> Task data

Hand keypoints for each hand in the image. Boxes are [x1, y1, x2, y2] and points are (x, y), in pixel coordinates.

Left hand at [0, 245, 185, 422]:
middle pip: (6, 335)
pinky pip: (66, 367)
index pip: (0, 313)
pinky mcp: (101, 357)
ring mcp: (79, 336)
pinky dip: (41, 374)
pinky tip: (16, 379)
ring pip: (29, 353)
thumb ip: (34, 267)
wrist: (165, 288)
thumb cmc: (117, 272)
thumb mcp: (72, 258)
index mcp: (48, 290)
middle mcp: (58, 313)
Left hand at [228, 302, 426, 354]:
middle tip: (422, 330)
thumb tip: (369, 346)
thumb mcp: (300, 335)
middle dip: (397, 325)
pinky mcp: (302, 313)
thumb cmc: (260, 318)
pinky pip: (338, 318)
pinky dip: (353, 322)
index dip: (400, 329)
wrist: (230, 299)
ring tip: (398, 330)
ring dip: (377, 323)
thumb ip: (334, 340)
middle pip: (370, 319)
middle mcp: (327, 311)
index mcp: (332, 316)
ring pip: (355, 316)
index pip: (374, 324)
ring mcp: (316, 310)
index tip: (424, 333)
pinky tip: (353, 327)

...

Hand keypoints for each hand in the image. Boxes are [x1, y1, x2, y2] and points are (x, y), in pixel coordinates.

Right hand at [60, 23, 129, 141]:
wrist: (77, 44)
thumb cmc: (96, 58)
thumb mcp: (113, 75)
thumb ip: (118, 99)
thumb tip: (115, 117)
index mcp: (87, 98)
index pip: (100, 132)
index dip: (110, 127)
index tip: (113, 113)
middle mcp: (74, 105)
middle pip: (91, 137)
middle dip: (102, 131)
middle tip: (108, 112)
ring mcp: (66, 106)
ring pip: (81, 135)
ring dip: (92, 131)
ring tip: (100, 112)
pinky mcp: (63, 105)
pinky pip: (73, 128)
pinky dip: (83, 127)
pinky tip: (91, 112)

> Work task
For the word "pinky", count the lines of the data that contain it and report only the total.

> Response to the task
12